A budgetary imbalance has serious repercussions, of course. Countries with large public debts are obliged to issue bonds to raise cash; they pay interest on those bonds – money that could be better spent, in my opinion, on schools or hospitals, in investing in research and improving competitiveness, in creating jobs and developing training, where there is a tangible return on investment.
A lack of investment in jobs can have a particularly devastating effect. We live in a Europe without barriers, where the job market has become increasingly cross-border, and where, therefore, fewer jobs in one country not only impact workers from that country but also, potentially, from many others as well.
But to come back to the issue of budgetary oversight. The real innovation here is that Member States will have to follow the same norms when drawing up their budgets (making them more transparent) and to share their draft budgets not only with the Commission but with each other. It is envisaged that budgets would be submitted each October, studied by the Commission for their sustainability and whether they will help the Member State meet its targets for structural reforms and increasing competitiveness (as set out each spring in the National Reform Programme).
The Commission’s findings will be sent to the European Parliament, while discussions with Member States will take place in Council, most likely among economic and finance ministers. However, responsibility for the final approbation and adoption of that budget remains firmly with national parliaments – Commission, Council and Parliament can help improve it, perhaps, but they cannot veto or block it.
Making this process more transparent and keeping partners informed about national budget developments should lead to healthier public finances at both national and EU levels, without in any way infringing national sovereignty in this area.
The high level of interdependence among the European economies means that a higher level of European scrutiny of budget decisions is necessary, since a bad decision taken by one legislator will have repercussions throughout the union.
There is nothing wrong, of course, with greater transparency: budgets are not commercially sensitive information, like the accounts of a company. Member States are not competing with each other to see which can spend (or save) the most. So making the process in each country clearer and more obvious to the others makes sense, as it allows the 27 Member States (who after all share the vast majority of the goals to be funded by their annual budget) to better synchronise their priorities and complement each other’s work.
At no point in this process are the rights and privileges of national parliaments undermined or called into question. In fact, the process ultimately gives them greater oversight the entire budget process, as it is more transparent and open.
There is often talk of the need for ‘more Europe’ to help us out of the crisis, to boost competitiveness, to create jobs – but it is just as often not clear what ‘more Europe’ actually means. For me, this new form of European-level democracy – where ‘all national parliaments have become, in a way, European institutions’, as European Council President Herman Van Rompuy put it recently, is precisely what ‘more Europe’ is all about.
Thankfully, I’m not alone in thinking this.
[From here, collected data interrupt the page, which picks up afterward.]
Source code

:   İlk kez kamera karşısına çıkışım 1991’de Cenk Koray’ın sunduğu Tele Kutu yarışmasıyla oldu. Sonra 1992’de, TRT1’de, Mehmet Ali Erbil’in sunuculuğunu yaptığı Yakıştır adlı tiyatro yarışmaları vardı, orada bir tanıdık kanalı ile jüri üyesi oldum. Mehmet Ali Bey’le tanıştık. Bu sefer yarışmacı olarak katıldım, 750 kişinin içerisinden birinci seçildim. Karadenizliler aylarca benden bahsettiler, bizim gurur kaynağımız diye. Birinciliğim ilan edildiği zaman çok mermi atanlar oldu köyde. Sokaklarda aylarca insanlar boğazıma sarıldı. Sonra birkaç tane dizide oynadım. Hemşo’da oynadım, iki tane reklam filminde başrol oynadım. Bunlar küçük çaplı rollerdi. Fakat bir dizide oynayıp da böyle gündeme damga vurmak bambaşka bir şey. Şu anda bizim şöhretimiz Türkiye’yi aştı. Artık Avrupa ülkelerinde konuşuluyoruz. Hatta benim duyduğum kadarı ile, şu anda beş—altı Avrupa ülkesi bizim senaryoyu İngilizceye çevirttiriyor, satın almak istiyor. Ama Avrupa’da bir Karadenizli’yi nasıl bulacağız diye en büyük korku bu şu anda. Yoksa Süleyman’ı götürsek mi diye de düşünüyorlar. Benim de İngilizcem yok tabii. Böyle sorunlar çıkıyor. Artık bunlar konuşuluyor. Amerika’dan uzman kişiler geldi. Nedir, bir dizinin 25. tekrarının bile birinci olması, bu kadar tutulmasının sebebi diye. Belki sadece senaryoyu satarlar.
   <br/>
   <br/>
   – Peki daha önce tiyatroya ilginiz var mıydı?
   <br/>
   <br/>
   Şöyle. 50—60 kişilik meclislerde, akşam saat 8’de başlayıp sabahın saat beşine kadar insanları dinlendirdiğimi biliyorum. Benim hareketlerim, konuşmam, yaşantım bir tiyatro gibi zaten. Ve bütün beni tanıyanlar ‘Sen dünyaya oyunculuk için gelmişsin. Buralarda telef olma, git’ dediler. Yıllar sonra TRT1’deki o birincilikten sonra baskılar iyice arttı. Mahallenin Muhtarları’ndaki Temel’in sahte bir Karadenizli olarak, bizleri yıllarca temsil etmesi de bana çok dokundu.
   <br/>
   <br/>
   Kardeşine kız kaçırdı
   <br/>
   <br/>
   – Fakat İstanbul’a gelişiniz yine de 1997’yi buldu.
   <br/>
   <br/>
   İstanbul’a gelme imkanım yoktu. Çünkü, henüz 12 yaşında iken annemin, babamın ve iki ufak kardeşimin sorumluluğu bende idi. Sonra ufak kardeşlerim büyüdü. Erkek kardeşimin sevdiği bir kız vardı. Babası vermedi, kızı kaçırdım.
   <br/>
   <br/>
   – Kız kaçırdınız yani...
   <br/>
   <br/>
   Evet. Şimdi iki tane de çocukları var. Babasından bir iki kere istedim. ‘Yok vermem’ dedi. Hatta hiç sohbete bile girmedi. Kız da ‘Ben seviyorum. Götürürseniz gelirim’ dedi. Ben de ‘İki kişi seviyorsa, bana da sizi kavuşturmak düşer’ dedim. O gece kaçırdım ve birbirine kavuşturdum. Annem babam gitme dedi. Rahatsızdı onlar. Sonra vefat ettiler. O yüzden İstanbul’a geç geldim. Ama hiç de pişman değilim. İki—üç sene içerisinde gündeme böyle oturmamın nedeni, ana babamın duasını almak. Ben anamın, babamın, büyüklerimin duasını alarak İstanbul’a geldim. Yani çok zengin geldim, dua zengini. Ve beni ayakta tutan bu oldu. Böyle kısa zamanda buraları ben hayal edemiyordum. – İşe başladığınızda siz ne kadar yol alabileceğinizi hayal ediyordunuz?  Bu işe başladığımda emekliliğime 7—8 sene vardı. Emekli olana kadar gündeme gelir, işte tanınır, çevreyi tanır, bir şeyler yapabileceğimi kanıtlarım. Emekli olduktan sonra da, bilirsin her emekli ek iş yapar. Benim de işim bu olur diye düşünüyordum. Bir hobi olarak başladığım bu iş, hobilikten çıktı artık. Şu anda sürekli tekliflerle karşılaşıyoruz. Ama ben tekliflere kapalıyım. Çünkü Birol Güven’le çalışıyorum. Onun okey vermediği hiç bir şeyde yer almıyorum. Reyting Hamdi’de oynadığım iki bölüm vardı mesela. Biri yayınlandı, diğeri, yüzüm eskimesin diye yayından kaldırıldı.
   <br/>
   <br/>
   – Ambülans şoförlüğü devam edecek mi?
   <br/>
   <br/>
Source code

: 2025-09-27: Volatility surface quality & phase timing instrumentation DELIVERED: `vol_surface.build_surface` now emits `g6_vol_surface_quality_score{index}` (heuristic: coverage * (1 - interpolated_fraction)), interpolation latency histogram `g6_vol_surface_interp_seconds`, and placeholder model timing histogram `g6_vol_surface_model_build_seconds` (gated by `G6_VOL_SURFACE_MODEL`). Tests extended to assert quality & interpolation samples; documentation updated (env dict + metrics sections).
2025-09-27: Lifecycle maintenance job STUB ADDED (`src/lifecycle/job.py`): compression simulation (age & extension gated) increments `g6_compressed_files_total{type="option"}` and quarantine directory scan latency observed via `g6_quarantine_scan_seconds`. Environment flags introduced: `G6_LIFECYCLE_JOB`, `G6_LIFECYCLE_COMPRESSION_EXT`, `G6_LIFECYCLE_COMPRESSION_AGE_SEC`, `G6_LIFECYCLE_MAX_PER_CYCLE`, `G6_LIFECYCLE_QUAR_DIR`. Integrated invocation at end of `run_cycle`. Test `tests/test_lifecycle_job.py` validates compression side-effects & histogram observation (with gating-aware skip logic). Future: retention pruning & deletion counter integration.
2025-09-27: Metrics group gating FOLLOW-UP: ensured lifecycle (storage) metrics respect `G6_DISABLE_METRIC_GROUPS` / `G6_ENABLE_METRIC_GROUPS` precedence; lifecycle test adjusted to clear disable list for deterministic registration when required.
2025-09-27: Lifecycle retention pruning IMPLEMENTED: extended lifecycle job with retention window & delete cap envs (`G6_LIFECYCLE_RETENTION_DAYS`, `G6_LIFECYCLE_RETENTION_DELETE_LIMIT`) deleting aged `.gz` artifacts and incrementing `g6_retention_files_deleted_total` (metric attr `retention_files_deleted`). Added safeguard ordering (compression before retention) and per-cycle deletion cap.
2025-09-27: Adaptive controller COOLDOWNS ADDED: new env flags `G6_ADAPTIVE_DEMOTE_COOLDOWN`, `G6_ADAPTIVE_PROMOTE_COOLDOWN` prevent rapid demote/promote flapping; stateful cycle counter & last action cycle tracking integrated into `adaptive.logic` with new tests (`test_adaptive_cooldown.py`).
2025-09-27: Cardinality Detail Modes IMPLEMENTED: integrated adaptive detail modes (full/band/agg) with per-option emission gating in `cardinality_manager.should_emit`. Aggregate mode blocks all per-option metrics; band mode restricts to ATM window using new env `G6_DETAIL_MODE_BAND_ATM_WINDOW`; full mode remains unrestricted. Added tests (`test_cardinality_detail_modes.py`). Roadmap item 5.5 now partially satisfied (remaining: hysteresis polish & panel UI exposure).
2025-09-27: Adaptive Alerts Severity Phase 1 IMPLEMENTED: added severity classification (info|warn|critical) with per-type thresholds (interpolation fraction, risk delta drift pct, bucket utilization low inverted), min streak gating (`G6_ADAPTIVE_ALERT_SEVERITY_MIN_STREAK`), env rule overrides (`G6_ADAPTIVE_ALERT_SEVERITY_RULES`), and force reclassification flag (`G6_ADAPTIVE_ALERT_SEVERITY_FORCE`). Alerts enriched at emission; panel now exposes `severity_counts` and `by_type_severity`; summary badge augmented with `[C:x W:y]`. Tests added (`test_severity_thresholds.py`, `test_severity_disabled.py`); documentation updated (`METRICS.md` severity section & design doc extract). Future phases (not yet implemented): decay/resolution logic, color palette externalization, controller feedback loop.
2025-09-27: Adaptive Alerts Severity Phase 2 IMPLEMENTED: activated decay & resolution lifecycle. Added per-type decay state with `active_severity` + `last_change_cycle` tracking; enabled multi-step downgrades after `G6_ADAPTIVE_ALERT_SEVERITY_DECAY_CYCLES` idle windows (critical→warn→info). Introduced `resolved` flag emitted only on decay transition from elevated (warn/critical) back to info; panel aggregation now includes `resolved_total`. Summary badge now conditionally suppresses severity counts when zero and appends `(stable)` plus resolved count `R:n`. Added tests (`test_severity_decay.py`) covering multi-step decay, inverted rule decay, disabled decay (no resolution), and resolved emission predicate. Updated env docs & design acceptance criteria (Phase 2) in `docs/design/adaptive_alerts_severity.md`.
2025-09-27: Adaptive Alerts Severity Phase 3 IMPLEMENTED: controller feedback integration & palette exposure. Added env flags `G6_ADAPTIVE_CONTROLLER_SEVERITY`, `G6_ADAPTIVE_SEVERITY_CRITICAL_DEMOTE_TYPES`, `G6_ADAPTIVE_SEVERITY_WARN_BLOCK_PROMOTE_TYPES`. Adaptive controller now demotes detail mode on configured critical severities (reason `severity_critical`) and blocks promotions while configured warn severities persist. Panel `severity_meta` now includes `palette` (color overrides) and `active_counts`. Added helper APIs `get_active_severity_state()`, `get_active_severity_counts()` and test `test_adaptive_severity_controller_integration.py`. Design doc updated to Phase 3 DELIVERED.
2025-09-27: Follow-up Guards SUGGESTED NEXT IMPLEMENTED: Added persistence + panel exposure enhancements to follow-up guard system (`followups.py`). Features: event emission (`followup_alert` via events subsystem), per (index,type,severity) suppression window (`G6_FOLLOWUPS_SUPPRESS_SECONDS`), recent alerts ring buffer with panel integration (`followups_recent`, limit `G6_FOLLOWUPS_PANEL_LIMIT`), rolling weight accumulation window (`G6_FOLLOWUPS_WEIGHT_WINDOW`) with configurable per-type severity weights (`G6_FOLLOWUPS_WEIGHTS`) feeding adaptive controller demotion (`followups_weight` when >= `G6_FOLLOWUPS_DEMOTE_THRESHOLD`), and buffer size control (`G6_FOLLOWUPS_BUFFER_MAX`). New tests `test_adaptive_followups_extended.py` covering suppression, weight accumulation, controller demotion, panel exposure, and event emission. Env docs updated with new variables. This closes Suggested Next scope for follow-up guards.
As the conclusions of the recent Spring European Council clearly show, there is a real desire among national governments to use European policies and priorities to get out of the crisis; some Heads of State and Government even called on their peers to take them to task for failing to complete the Single Market!
It is a pity that we have had to suffer the impact of the crisis to bring us to this point – a crisis that, it could be argued, has been aggravated by countries acting in isolation rather than together – but with this new approach to joined-up policy making now in place, I’m hopeful that we’ll continue to benefit from ‘more Europe’.